In the final talk of the pre-tea session we heard from Gillian Rightford, founder of Adtherapy. Rightford explained her world of work was built on the idea of challenges in the industry, particularly as she took the idea of the agency-client relationship forward. She spoke of the creative tap and whether it’s open or closed.
Rightford said many of those client-agency relationships are less than ideal, and that she is often described as a cross between a freedom fighter and an agony aunt. It’s a game of commercial creativity, where only the fittest survive. It's definitely worth working on as a good client-agency relationship can account for up to 37% better creative. She asks: "But do we really want better creative?" We’re probably exposed to 5,000 advertising messages a day, and of those, our subconscious gets rid of all but 76, with only 12 making an impact. We are unlikely to remember more than two of those the next day.
That said, creative advertising is more predictable in achieving its results and is less risky than advertising no-one notices and it's a good client-agency relationship that generates that output. Rightford's 'open creative tap' analogy then is about when you have the best brains working on your brief.
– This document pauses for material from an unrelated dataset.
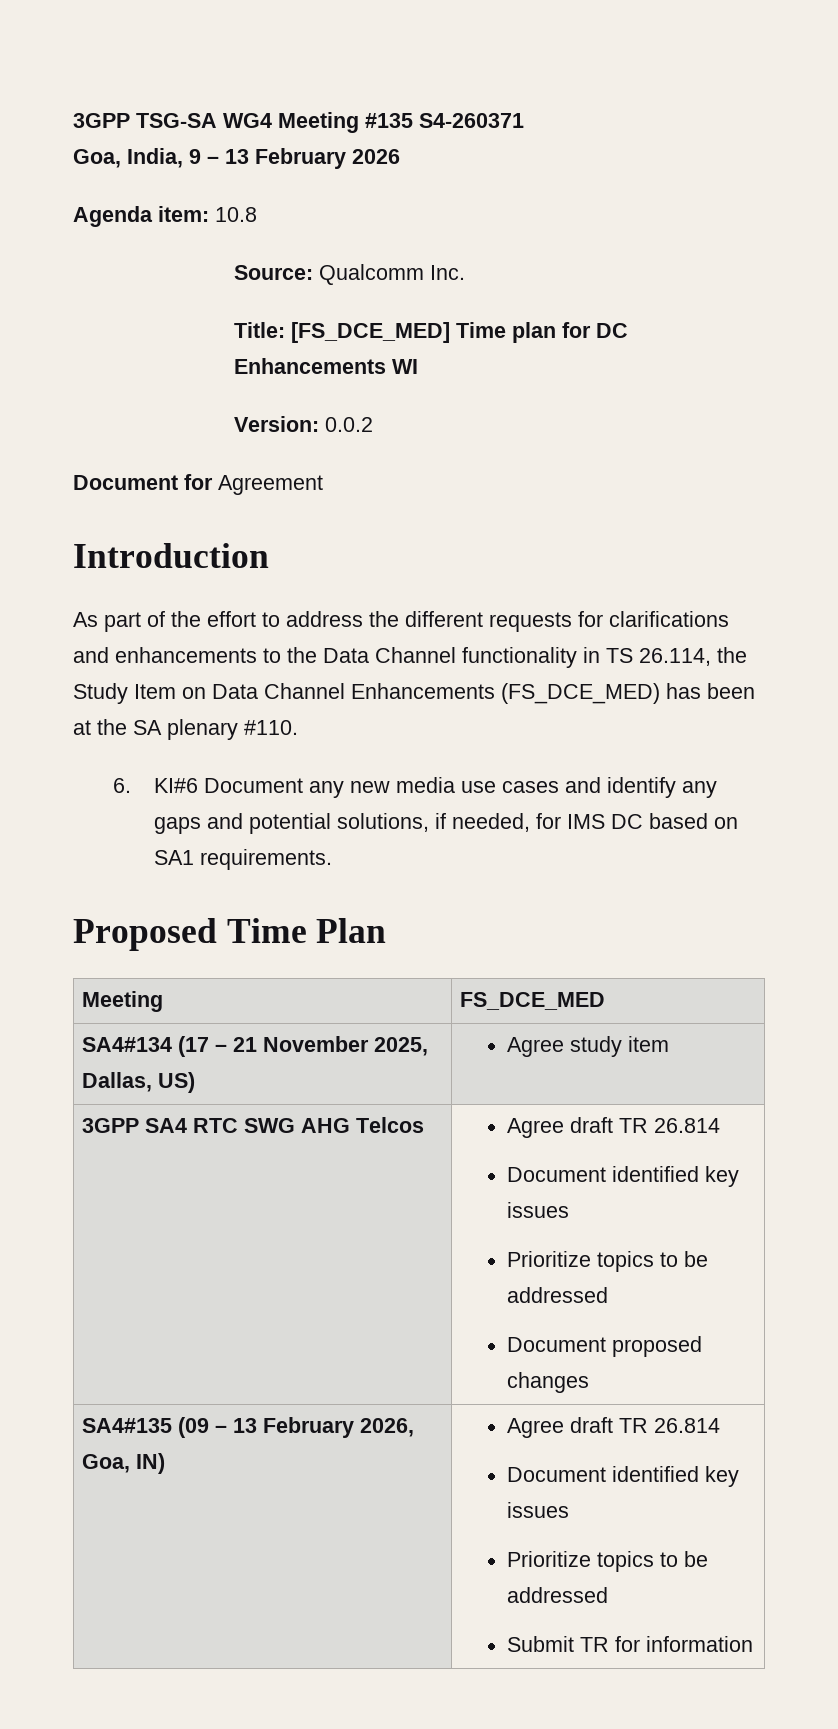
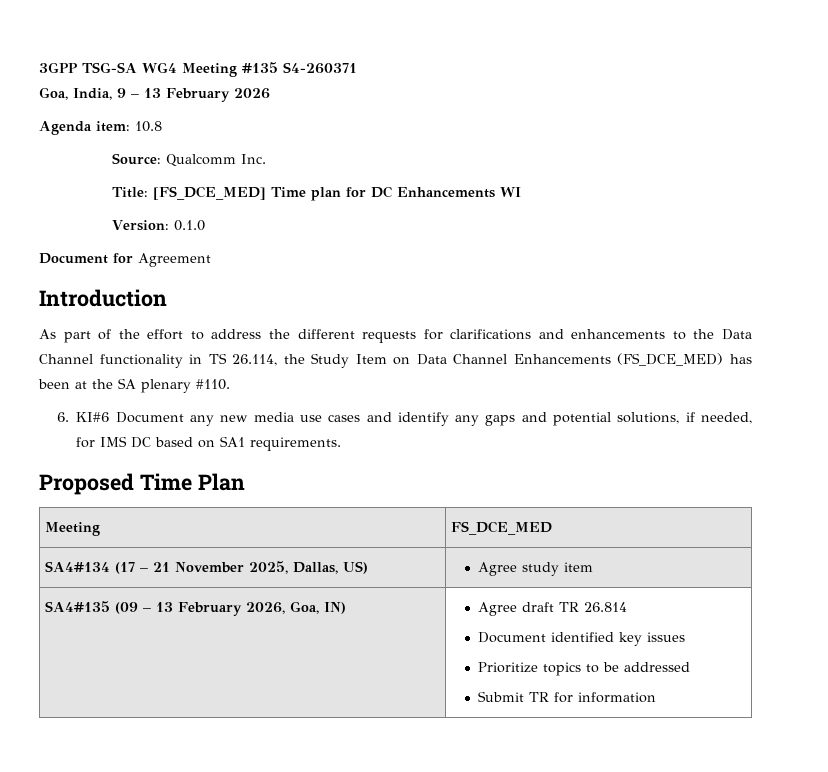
[325,417,374,432] 0.0.2 -> [173,220,205,231] 0.1.0
[81,1117,424,1133] [507,1117,721,1138] [507,1166,740,1187] [507,1202,570,1218] [507,1251,709,1272] [507,1287,609,1303] [507,1336,703,1357] [507,1372,590,1393] // 3GPP SA4 RTC SWG AHG Telcos | Agree draft TR 26.814 // Document identified key issues // Prioritize topics to be addressed // Document proposed changes -> (594, 567) none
That's not just something that happens when you’re sitting behind your desk.
When that tap is closed, through a complex and frustrating process of incessant reverts, abusive behaviour and miscommunication, Rightford says there are two main issues at play: a fear of loss of revenue that the work will go elsewhere; and actual loss of hope, as the exceptional creatives no longer want to work on that business.
Rightford played the following video, which illustrates how the client and agency see each other:
When the creative tap is closed and we don’t appreciate each other’s role, marketers feel the need to threaten to fire the agency, to escalate to the MD. The agency tends to feel frustrated at losing time, good people leave, they lose hours and money, do work they don’t think will work and only do safe work - a case of nobody winning.
To get that tap open, Rightford says we need to ensure we bring the right skills to the table, to think of the psychological tonality and do it right procedurally. The relationship is driven by approvals, mutual timings, briefs, respect and collaboration. It also helps to understand your purpose: "It’s as simple as reading the advertising Code of Conduct if that’s the industry you’re playing in," said Rightford.
In design-thinking, getting this right lies in seeing the process as one of co-creating rather than of buying and selling, which is where lots of the reverts and frustrations come in. That’s how to simplify and unlock value in identifying marketing as a commercial role. Remember that communication should be fun, says Rightford – Let creatives be more than just deliver on orders by making work that actually changes the world for the better. That's what I'd call a win-win.